Discussão - 10 comentários

  1. Um dos melhores negócios do mundo, se não o melhor, é comprar um jornalista pelo que ele vale, e vendê-lo pelo que ele acha que ele vale. Nossa sociedade valoriza os jornalistas muitíssimo mais que os professores, para dar um único exemplo: para dar aulas de física na rede pública de São Paulo, não é necessário ter graduação em física...
    Um abraço!

  2. Igor Santos disse:

    "...uma abordagem multidisciplinar sólida e uma boa base de lógica e pensamento crítico seriam diferenciais importantíssimos."
    A maior diferença depois da implantação dessa abordagem seria a escassez.

  3. William disse:

    A meu ver, sempre houve um complô contra os jornalistas e o que vem ocorrendo já era esperado.
    Alguns comparativos efetivamente não cabem nesta hora, sobretudo a infeliz comparação do Ministro Gilmar Mendes, falando do cozinheiro e do jornalista.
    Lidar com investigação e com a podridão da sociedade é para poucos e os ministros superficializaram isso alegando o tal direito à livre expressão, que aliás sempre existiu nos espaços dedicados na mídia.
    Fica claro que essa medida foi uma pressão sistemática da mídia, que por sinal tem um acesso diferente às instâncias políticas, sobretudo do 1º escalão.
    Quando o leitor compara o valor do jornalista à uma área de educação do ensino público, há que se observar o seguinte:
    1) a educação é um direito do cidadão, mas as políticas estão nas mãos de políticos que usam isso como estratágia de campanha e de mandato;
    2) O jornalista, pro sua vez construiu sua identidade, a partir de Gustavo de Lacerda, que no início foi desacreditado, mas depois entendido.
    3) O jornalista também rejeita ser manipulado, e isso só ocorre porque a escola acentua suas habilidades e competências.
    No mais, penso que caberia também rever todas as profissões, até para fazer juz a várias distorções que ocorrem por exemplo, no Direito, na Medicina, etc. Mas quem vai levantar essa bandeira!?

  4. Luiz Machado disse:

    Tendo uma cara boa, uma boa retórica, o que importa se seja semi-analfabeto incapacitado? O importante é levar a notícia ao povão, este que acredita em qualquer bobagem por natureza, nem se importará se está sendo informado por boateiros e oportunistas formadores de opinião.
    Já teve em algum lugar por aqui um artigo que falava que o público dá mais relevância a um blog que expressa opinião pessoal do que um técnico, científico e imparcial. O mesmo se vale ao jornalismo.
    Eu vejo um lado muito bom nessa decisão, este erro acompanhado de paciência levará muitas pessoas a buscarem a verdade por conta própria, já que parece que a incompetência e banalidade vai tomar conta dos noticiários. De vez...

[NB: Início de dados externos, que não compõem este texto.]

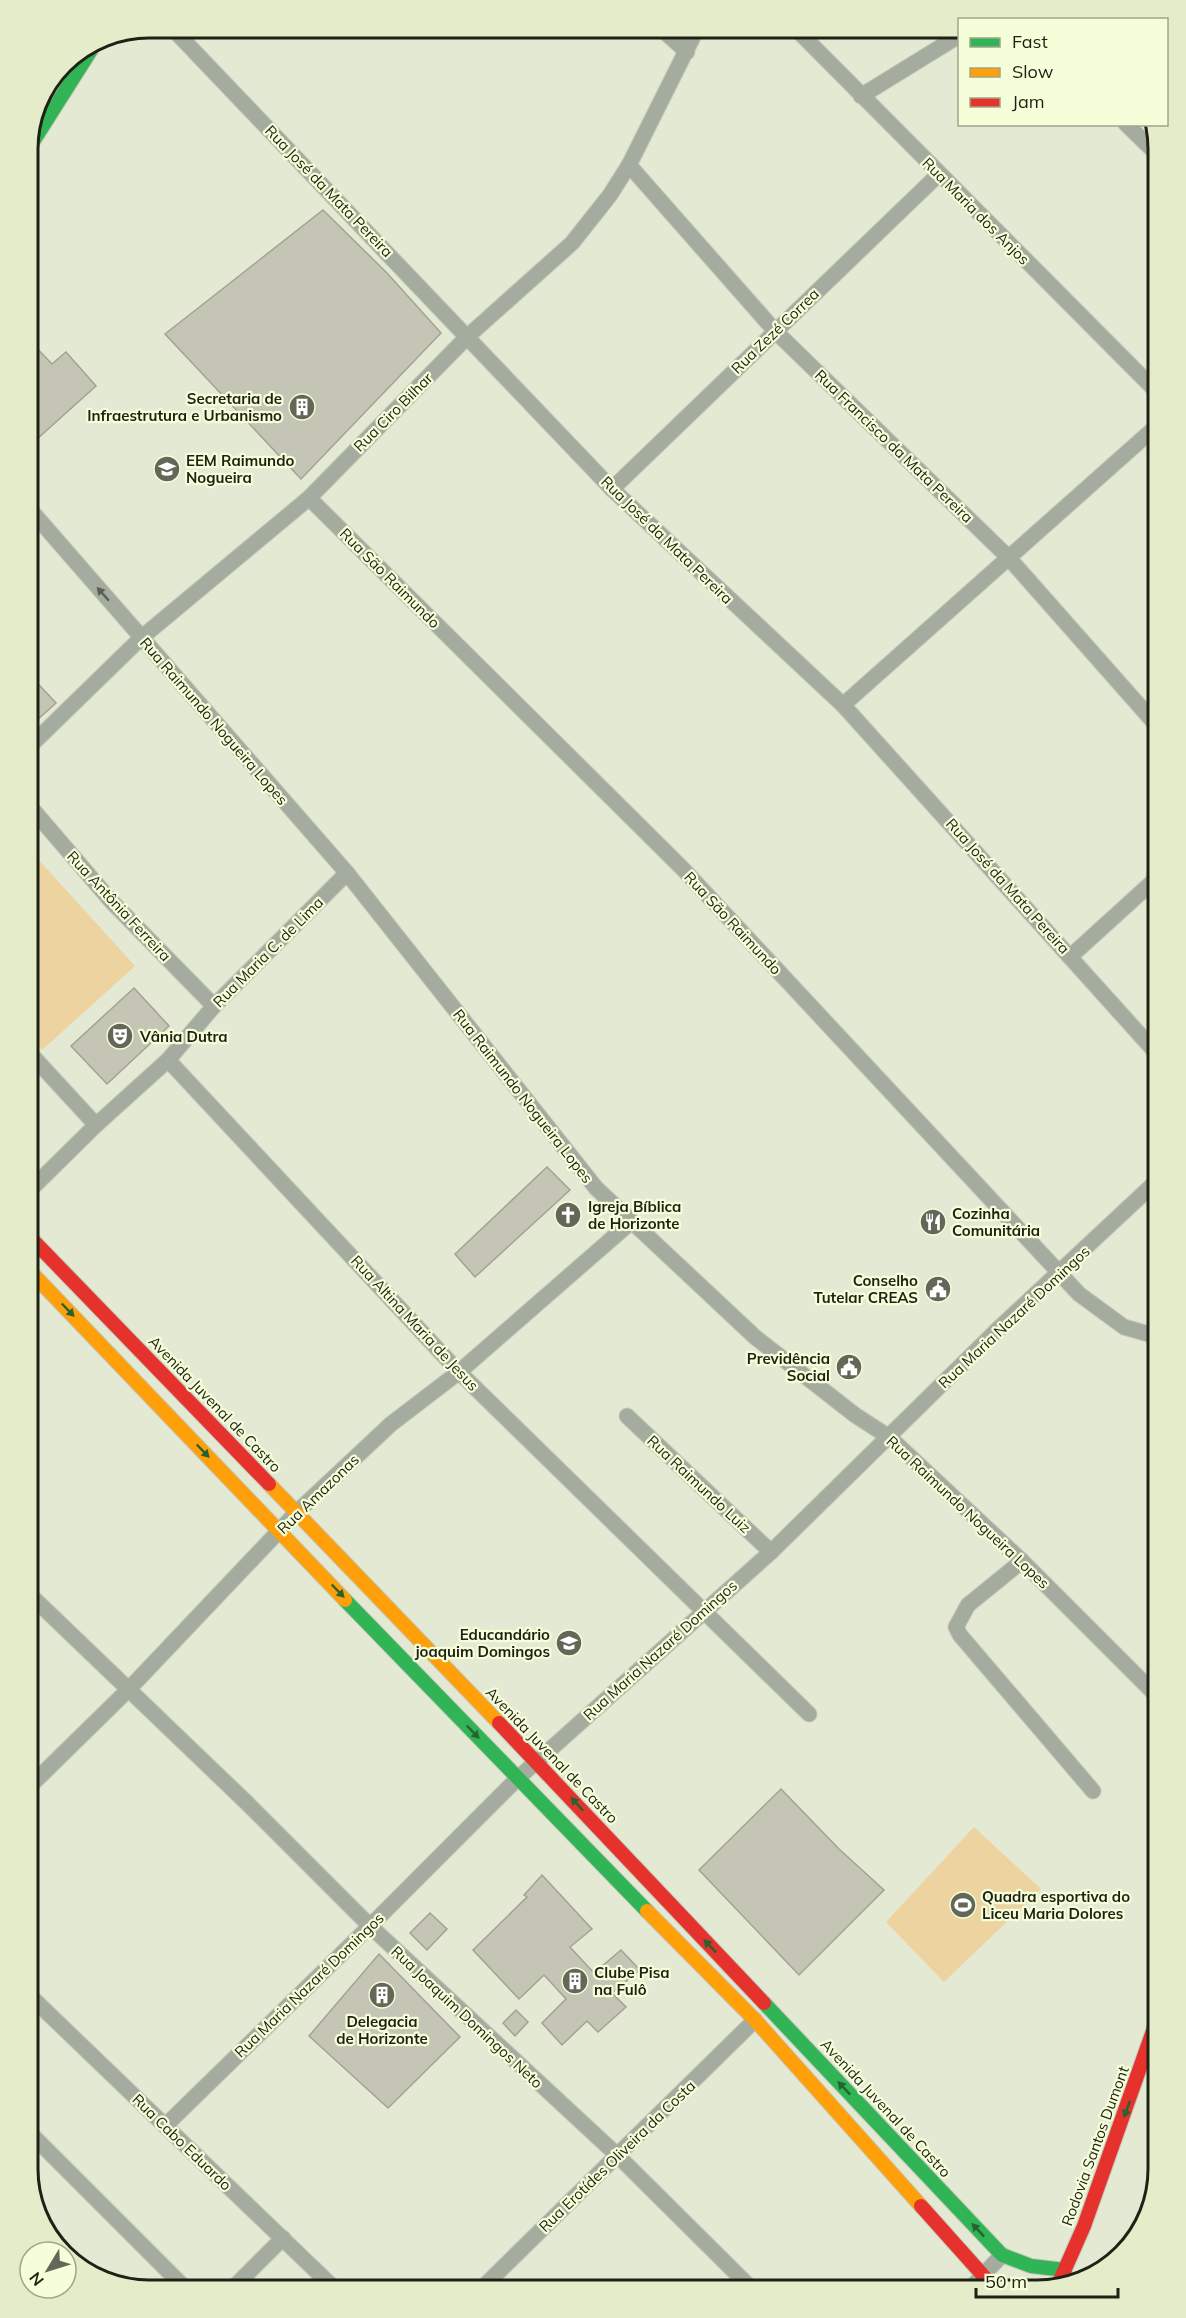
<svg xmlns="http://www.w3.org/2000/svg" width="1186" height="2318" viewBox="0 0 1186 2318" font-family="Mulish,sans-serif">
<rect width="100%" height="100%" fill="#e4e9d4"/>
<g fill="#ecd3a0">
<path d="M27,847l108,119 -93,84 -15,-16z"/>
<path d="M974,1827l67,62 -97,93 -58,-60z"/>
</g>
<g fill="#c4c5b5" stroke="#a2a393" stroke-width="1.5">
<path d="M323,210l64,63 54,60 -140,146 -136,-145z"/>
<path d="M27,338l25,26 14,-12 30,34 -69,62z"/>
<path d="M27,672l29,31 -29,26z"/>
<path d="M134,988l35,38 -62,58 -36,-38z"/>
<path d="M547,1167l23,23 -95,87 -20,-23z"/>
<path d="M781,1789l58,60 45,41 -85,85 -100,-105z"/>
<path d="M542,1875l50,54 -22,18 24,26 27,-23 19,20 -28,23 14,14 -28,25 -11,-11 -25,24 -20,-22 24,-24 -22,-24 -25,24 -46,-49 54,-53 -3,-2z"/>
<path d="M430,1913l17,16 -20,21 -17,-17z"/>
<path d="M379,1954l81,83 -72,71 -79,-72z"/>
<path d="M516,2010l12,12 -13,14 -12,-13z"/>
</g>
<g fill="none" stroke-linecap="round" stroke-linejoin="round">
<defs>
<g id="street">
<path d="M171,27l441,462 231,216 316,351"/>
<path d="M659,27l28,25"/>
<path d="M794,27l365,367"/>
<path d="M861,96l99,-61"/>
<path d="M1126,124l33,32"/>
<path d="M629,165l146,166 233,226 151,171"/>
<path d="M612,489l327,-315"/>
<path d="M309,498l374,371 396,425 45,33 35,10"/>
<path d="M27,506l320,367 249,315 159,149 100,78 34,22 133,124 137,137"/>
<path d="M843,705l316,-281"/>
<path d="M27,749l114,-111 168,-140 159,-162 104,-93 38,-48 19,-30 69,-138"/>
<path d="M27,803l85,99 102,104"/>
<path d="M1071,956l88,-80"/>
<path d="M27,1050l69,75"/>
<path d="M168,1060l291,312 350,342"/>
<path d="M27,1193l69,-68 72,-65 46,-54 133,-133"/>
<path d="M627,1416l144,136"/>
<path d="M1022,1561l-54,44 -12,22 4,8 133,156"/>
<path d="M27,1592l220,211 123,123 247,229 137,136"/>
<path d="M27,1789l102,-100 168,-177 94,-88 68,-52 172,-150"/>
<path d="M27,1993l310,298"/>
<path d="M166,2125l204,-199 147,-147 254,-227 225,-221 163,-152"/>
<path d="M27,2130l161,161"/>
<path d="M230,2291l53,-53"/>
<path d="M479,2291l276,-271"/>
<path d="M968,2291l34,-36"/>
</g>
<g id="fast">
<path d="M27,151l71,-112"/>
<path d="M345,1600l302,311"/>
<path d="M764,2003l238,252 29,11 34,4"/>
</g>
<g id="slow">
<path d="M27,1268l318,332"/>
<path d="M269,1484l230,239"/>
<path d="M647,1911l108,109 166,186"/>
</g>
<g id="jam">
<path d="M27,1234l242,250"/>
<path d="M499,1723l265,280"/>
<path d="M921,2206l76,85"/>
<path d="M1057,2287l27,-61 75,-212"/>
</g>
</defs>
<use href="#street" stroke="#c3c7b7" stroke-width="17"/>
<use href="#fast" stroke="#c3c7b7" stroke-width="16"/>
<use href="#slow" stroke="#c3c7b7" stroke-width="16"/>
<use href="#jam" stroke="#c3c7b7" stroke-width="16"/>
<use href="#street" stroke="#a4ac9f" stroke-width="15"/>
<use href="#fast" stroke="#30b455" stroke-width="14"/>
<use href="#slow" stroke="#ff9f0a" stroke-width="14"/>
<use href="#jam" stroke="#e5322d" stroke-width="14"/>
</g>
<defs><path id="oneway-solid" d="M-6-.8H1V-3.2L6.5 0L1 3.2V.8H-6Z" transform="scale(1.5)"/></defs>
<use fill="#5a6053" href="#oneway-solid" transform="translate(103 594) rotate(-131)"/>
<g fill="#266331">
<use href="#oneway-solid" transform="translate(68 1310) rotate(46)"/>
<use href="#oneway-solid" transform="translate(203 1451) rotate(46)"/>
<use href="#oneway-solid" transform="translate(338 1591) rotate(46)"/>
<use href="#oneway-solid" transform="translate(473 1732) rotate(46)"/>
<use href="#oneway-solid" transform="translate(577 1804) rotate(-133)"/>
<use href="#oneway-solid" transform="translate(710 1946) rotate(-133)"/>
<use href="#oneway-solid" transform="translate(844 2088) rotate(-133)"/>
<use href="#oneway-solid" transform="translate(1127 2109) rotate(110)"/>
<use href="#oneway-solid" transform="translate(978 2230) rotate(-133)"/>
</g>
<defs>
<symbol id="building-disc" viewBox="-11 -11 22 22"><circle r="9.5" fill="#636757" stroke="#f5fed9"/><path d="M-4-6H4V6H1V3H-1V6H-4ZM-2.5-4.3h1.7v1.8h-1.7ZM.8-4.3h1.7v1.8H.8ZM-2.5-1h1.7V.8h-1.7ZM.8-1h1.7V.8H.8Z" fill="#fff"/></symbol>
<symbol id="school-disc" viewBox="-11 -11 22 22"><circle r="9.5" fill="#636757" stroke="#f5fed9"/><path d="M0-5L7-2L0 1L-7-2ZM-4 1L0 2.5L4 1V4Q0 6-4 4Z" fill="#fff"/></symbol>
<symbol id="theatre-disc" viewBox="-11 -11 22 22"><circle r="9.5" fill="#636757" stroke="#f5fed9"/><path d="M-5-5.5Q0-4 5-5.5V0Q5 5 0 6Q-5 5-5 0ZM-3.3-2.5H-1v1.5H-3.3ZM1-2.5H3.3v1.5H1ZM-2.8 1Q0 5.5 2.8 1Z" fill="#fff"/></symbol>
<symbol id="church-disc" viewBox="-11 -11 22 22"><circle r="9.5" fill="#636757" stroke="#f5fed9"/><path d="M-1.2-6h2.4v3.5h3.3v2.4h-3.3V6h-2.4V-.1h-3.3v-2.4h3.3Z" fill="#fff"/></symbol>
<symbol id="restaurant-disc" viewBox="-11 -11 22 22"><circle r="9.5" fill="#636757" stroke="#f5fed9"/><path d="M-5-6h1v4h1v-4h1v4h1v-4h1v5L-1.5 .5V6h-2V.5L-5-1ZM5-6V6H3V1.5H1.5Q1.5-4 5-6Z" fill="#fff"/></symbol>
<symbol id="civic-disc" viewBox="-11 -11 22 22"><circle r="9.5" fill="#636757" stroke="#f5fed9"/><path d="M-.6-6.5H3V-4.5H.6V-3L4-1V1h2V6H-6V1h2V-1L-.6-3ZM-1.2 2.5V6h2.4V2.5Z" fill="#fff"/></symbol>
<symbol id="stadium-disc" viewBox="-11 -11 22 22"><circle r="9.5" fill="#636757" stroke="#f5fed9"/><path d="M0-5a6.5 5 0 1 0 0 10a6.5 5 0 1 0 0-10ZM-3.5-1.8h7v3.6h-7Z" fill="#fff"/></symbol>
</defs>
<g fill-rule="evenodd">
<use href="#building-disc" x="287" y="392" width="30" height="30"/>
<use href="#school-disc" x="152" y="454" width="30" height="30"/>
<use href="#theatre-disc" x="105" y="1021" width="30" height="30"/>
<use href="#church-disc" x="553" y="1200" width="30" height="30"/>
<use href="#restaurant-disc" x="918" y="1207" width="30" height="30"/>
<use href="#civic-disc" x="923" y="1274" width="30" height="30"/>
<use href="#civic-disc" x="834" y="1352" width="30" height="30"/>
<use href="#school-disc" x="554" y="1628" width="30" height="30"/>
<use href="#stadium-disc" x="948" y="1890" width="30" height="30"/>
<use href="#building-disc" x="560" y="1966" width="30" height="30"/>
<use href="#building-disc" x="367" y="1980" width="30" height="30"/>
</g>
<g text-anchor="middle" dominant-baseline="central" stroke-width="4.5" stroke-linejoin="round" paint-order="stroke">
<g font-size="15" fill="#1e2114" stroke="#f5fed9">
<text transform="translate(329 191) rotate(46)">Rua José da Mata Pereira</text>
<text transform="translate(976 211) rotate(45)">Rua Maria dos Anjos</text>
<text transform="translate(775 331) rotate(-44)">Rua Zezé Correa</text>
<text transform="translate(393 412) rotate(-45)">Rua Ciro Bilhar</text>
<text transform="translate(894 446) rotate(44)">Rua Francisco da Mata Pereira</text>
<text transform="translate(667 540) rotate(44)">Rua José da Mata Pereira</text>
<text transform="translate(390 578) rotate(45)">Rua São Raimundo</text>
<text transform="translate(214 721) rotate(49)">Rua Raimundo Nogueira Lopes</text>
<text transform="translate(1008 886) rotate(48)">Rua José da Mata Pereira</text>
<text transform="translate(119 906) rotate(47)">Rua Antônia Ferreira</text>
<text transform="translate(733 923) rotate(47)">Rua São Raimundo</text>
<text transform="translate(268 952) rotate(-45)">Rua Maria C. de Lima</text>
<text transform="translate(523 1096) rotate(52)">Rua Raimundo Nogueira Lopes</text>
<text transform="translate(1014 1317) rotate(-43)">Rua Maria Nazaré Domingos</text>
<text transform="translate(415 1323) rotate(47)">Rua Altina Maria de Jesus</text>
<text transform="translate(215 1404) rotate(46)">Avenida Juvenal de Castro</text>
<text transform="translate(699 1484) rotate(43)">Rua Raimundo Luiz</text>
<text transform="translate(318 1494) rotate(-44)">Rua Amazonas</text>
<text transform="translate(968 1512) rotate(43)">Rua Raimundo Nogueira Lopes</text>
<text transform="translate(660 1650) rotate(-42)">Rua Maria Nazaré Domingos</text>
<text transform="translate(552 1755) rotate(46)">Avenida Juvenal de Castro</text>
<text transform="translate(309 1985) rotate(-44)">Rua Maria Nazaré Domingos</text>
<text transform="translate(467 2017) rotate(43)">Rua Joaquim Domingos Neto</text>
<text transform="translate(886 2108) rotate(47)">Avenida Juvenal de Castro</text>
<text transform="translate(182 2142) rotate(44)">Rua Cabo Eduardo</text>
<text transform="translate(1095 2146) rotate(-70)">Rodovia Santos Dumont</text>
<text transform="translate(617 2156) rotate(-44)">Rua Erotídes Oliveira da Costa</text>
</g>
<g font-size="15" font-weight="bold" fill="#1e2114" stroke="#f5fed9" text-anchor="start">
<text x="282" y="398" text-anchor="end">Secretaria de<tspan x="282" dy="17">Infraestrutura e Urbanismo</tspan></text>
<text x="186" y="460">EEM Raimundo<tspan x="186" dy="17">Nogueira</tspan></text>
<text x="140" y="1036">Vânia Dutra</text>
<text x="588" y="1206">Igreja Bíblica<tspan x="588" dy="17">de Horizonte</tspan></text>
<text x="952" y="1213">Cozinha<tspan x="952" dy="17">Comunitária</tspan></text>
<text x="918" y="1280" text-anchor="end">Conselho<tspan x="918" dy="17">Tutelar CREAS</tspan></text>
<text x="830" y="1358" text-anchor="end">Previdência<tspan x="830" dy="17">Social</tspan></text>
<text x="550" y="1634" text-anchor="end">Educandário<tspan x="550" dy="17">joaquim Domingos</tspan></text>
<text x="982" y="1896">Quadra esportiva do<tspan x="982" dy="17">Liceu Maria Dolores</tspan></text>
<text x="594" y="1972">Clube Pisa<tspan x="594" dy="17">na Fulô</tspan></text>
<text x="382" y="2021" text-anchor="middle">Delegacia<tspan x="382" dy="17">de Horizonte</tspan></text>
</g>
</g>
<path d="M0 0H1186V2318H0ZM149 38H1037A111 111 0 0 1 1148 149V2169A111 111 0 0 1 1037 2280H149A111 111 0 0 1 38 2169V149A111 111 0 0 1 149 38Z" fill="#e4ecc9" fill-rule="evenodd"/>
<path fill="none" stroke="#1e2114" stroke-width="3" d="M149 38H1037A111 111 0 0 1 1148 149V2169A111 111 0 0 1 1037 2280H149A111 111 0 0 1 38 2169V149A111 111 0 0 1 149 38Z"/>
<rect x="958" y="18" width="210" height="108" fill="#f5fed9" stroke="#9fa68a" stroke-width="1.5"/>
<rect x="970" y="38" width="30" height="9" fill="#30b455" stroke="#9fa68a" stroke-width="1.5"/>
<text x="1012" y="48" font-size="18" fill="#1e2114">Fast</text>
<rect x="970" y="68" width="30" height="9" fill="#ff9f0a" stroke="#9fa68a" stroke-width="1.5"/>
<text x="1012" y="78" font-size="18" fill="#1e2114">Slow</text>
<rect x="970" y="98" width="30" height="9" fill="#e5322d" stroke="#9fa68a" stroke-width="1.5"/>
<text x="1012" y="108" font-size="18" fill="#1e2114">Jam</text>
<g transform="translate(48 2270) rotate(232)"><circle r="28" fill="#f5fed9" stroke="#9fa68a" stroke-width="1.5"/>
<path d="M0-4.5L10 22L0 15L-10 22Z" fill="#636757"/>
<text y="-9" font-size="16" font-weight="bold" text-anchor="middle" fill="#1e2114">N</text>
</g>
<path d="M976 2288v9h142v-9" fill="none" stroke="#1e2114" stroke-width="3"/>
<text x="985" y="2288" font-size="18" fill="#1e2114" stroke="#f5fed9" stroke-width="4.5" paint-order="stroke">50 m</text>
</svg>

  5. Gabriel LA Cunha disse:

    Excelente texto, concordo em gênero, número e grau, parabéns!

  6. João Carlos disse:

    Enquanto isso, um senhor que atende por Barçante (é com "B", mesmo... não é "F", não...) se esforça para obter apoio nas Comunidades de Física do Orkut (e sei lá onde mais...) para a regulamentação da profissão de Físico!
    Me escapa como alguém pode se auto-intitular de "físico" e sua charlatanice não ficar patente – muito embora existam físicos formados que são crackpots de primeira...

  7. João disse:

    Bravo. O que você pede me parece muito próximo daquilo que os anglo-saxões chamam de uma educação nas artes liberais. Ou seja, um sólido embasamento cultural e filosófico capaz de fornecer o instrumental mínimo de que necessitamos para operar como cidadãos conscientes -- todos nós, e não apenas os jornalistas.

  8. JH disse:

    Direto ao ponto, sem delongas. Parabéns: clareza, concisão e lógica implacável.